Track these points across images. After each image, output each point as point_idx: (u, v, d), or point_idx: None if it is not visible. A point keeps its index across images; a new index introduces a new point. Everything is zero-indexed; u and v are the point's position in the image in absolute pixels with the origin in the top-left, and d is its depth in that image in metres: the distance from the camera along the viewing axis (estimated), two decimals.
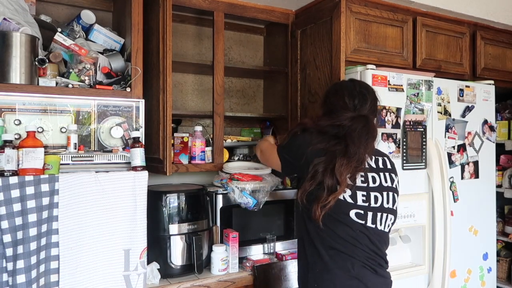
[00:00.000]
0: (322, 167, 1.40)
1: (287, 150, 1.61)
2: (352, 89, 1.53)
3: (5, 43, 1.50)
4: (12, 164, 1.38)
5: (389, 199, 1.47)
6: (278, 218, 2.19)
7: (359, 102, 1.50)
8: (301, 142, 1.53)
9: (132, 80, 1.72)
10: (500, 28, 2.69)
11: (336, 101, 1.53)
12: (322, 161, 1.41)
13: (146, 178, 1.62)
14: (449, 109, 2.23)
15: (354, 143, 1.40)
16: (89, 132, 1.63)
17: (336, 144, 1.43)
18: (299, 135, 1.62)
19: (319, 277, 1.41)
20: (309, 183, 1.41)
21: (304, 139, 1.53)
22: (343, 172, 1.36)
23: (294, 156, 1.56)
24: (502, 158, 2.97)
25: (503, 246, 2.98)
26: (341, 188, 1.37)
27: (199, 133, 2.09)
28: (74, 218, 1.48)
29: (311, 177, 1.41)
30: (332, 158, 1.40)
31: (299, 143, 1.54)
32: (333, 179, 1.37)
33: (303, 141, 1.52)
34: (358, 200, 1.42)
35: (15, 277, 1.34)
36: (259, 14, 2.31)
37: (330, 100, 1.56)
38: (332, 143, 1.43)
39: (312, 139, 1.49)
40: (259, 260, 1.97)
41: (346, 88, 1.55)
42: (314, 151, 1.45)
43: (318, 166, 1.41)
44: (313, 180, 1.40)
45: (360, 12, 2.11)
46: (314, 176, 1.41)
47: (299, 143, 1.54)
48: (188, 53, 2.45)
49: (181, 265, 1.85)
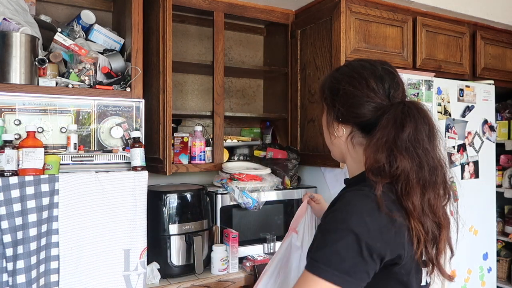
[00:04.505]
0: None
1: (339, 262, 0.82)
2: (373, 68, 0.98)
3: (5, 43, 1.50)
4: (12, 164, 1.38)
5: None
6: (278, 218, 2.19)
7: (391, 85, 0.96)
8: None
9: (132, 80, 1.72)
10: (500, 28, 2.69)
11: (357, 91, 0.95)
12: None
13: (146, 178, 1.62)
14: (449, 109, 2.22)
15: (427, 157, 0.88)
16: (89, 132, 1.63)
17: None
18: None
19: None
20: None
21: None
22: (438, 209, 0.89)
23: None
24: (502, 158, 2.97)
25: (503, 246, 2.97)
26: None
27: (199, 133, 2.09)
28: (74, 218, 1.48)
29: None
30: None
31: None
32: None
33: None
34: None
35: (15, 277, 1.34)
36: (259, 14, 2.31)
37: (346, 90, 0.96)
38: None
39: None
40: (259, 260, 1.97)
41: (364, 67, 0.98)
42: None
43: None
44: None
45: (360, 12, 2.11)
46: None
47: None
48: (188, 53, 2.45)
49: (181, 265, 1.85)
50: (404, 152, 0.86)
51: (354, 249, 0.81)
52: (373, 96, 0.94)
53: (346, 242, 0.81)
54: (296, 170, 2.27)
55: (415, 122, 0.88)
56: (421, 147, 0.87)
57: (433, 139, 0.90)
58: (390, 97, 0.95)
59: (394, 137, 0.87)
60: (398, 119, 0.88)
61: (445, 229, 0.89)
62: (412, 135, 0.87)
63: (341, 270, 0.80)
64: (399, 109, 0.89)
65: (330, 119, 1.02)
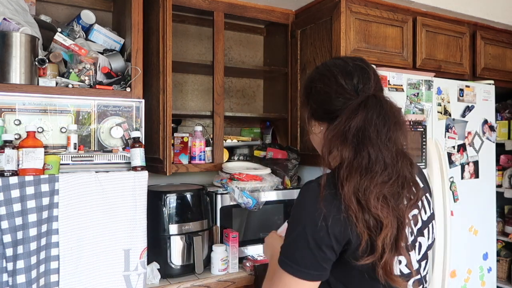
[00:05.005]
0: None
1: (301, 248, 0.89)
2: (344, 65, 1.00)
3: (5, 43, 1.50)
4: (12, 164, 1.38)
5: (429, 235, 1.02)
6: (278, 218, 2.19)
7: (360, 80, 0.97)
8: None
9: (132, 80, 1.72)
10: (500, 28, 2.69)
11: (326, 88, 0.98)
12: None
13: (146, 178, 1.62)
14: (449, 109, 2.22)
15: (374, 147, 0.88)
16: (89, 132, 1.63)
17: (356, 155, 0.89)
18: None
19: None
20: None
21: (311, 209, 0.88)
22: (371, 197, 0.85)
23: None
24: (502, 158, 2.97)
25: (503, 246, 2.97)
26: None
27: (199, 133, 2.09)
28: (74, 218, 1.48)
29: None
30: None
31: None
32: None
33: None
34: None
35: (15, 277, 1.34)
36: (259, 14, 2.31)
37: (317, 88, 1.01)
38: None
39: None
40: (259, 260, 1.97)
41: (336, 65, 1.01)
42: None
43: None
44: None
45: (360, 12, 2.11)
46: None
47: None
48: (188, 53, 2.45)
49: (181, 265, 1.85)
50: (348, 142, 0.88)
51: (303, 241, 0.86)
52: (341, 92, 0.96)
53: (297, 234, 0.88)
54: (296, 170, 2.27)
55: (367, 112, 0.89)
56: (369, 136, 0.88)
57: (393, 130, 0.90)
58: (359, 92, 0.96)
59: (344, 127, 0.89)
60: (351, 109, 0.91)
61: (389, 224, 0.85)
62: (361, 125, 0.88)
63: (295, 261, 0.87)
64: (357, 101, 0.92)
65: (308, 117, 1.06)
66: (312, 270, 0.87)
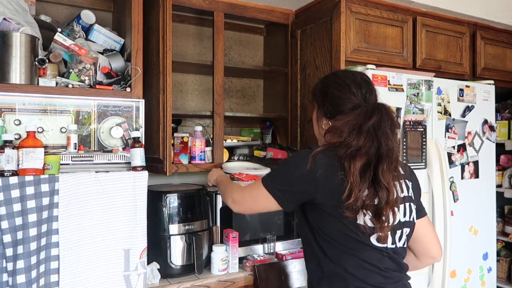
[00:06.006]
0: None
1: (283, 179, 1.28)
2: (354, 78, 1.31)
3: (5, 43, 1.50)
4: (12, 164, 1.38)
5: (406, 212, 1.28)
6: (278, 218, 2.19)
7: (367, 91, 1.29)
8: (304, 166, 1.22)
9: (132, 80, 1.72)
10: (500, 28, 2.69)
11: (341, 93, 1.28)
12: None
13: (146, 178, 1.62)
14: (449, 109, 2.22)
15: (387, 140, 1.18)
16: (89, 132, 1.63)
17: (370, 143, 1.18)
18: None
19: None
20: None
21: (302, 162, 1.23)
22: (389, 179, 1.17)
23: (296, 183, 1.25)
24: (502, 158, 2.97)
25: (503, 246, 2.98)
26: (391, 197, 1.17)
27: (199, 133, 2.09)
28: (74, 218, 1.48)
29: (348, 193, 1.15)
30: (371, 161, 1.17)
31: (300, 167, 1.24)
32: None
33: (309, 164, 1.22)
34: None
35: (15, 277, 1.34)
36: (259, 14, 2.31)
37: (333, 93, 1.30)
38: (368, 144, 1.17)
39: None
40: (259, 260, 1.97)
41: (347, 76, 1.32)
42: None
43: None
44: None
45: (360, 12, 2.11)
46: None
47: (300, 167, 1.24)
______
**Exercise objective**
The lines running from the beginning of the listing above through the line that holds "21: (304, 139, 1.53)" are to be duplicated exactly, both ends kept, pictures omitted.

**Your response**
Track these points across images. After each image, output each point as point_idx: (u, v, d), or point_idx: None if it is not visible. A point keeps its index across images; a new index introduces a new point. Everything is zero-indexed; u and v are the point's position in the image in absolute pixels with the origin in the top-left, and d is its depth in that image in metres: the distance from the camera along the viewing axis (estimated), two decimals.
[00:00.000]
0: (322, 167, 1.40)
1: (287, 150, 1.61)
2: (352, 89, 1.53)
3: (5, 43, 1.50)
4: (12, 164, 1.38)
5: (389, 199, 1.47)
6: (278, 218, 2.19)
7: (359, 102, 1.50)
8: (301, 142, 1.53)
9: (132, 80, 1.72)
10: (500, 28, 2.69)
11: (336, 101, 1.53)
12: (322, 161, 1.41)
13: (146, 178, 1.62)
14: (449, 109, 2.23)
15: (354, 143, 1.40)
16: (89, 132, 1.63)
17: (336, 144, 1.43)
18: (299, 135, 1.62)
19: (319, 277, 1.41)
20: (309, 183, 1.41)
21: (304, 139, 1.53)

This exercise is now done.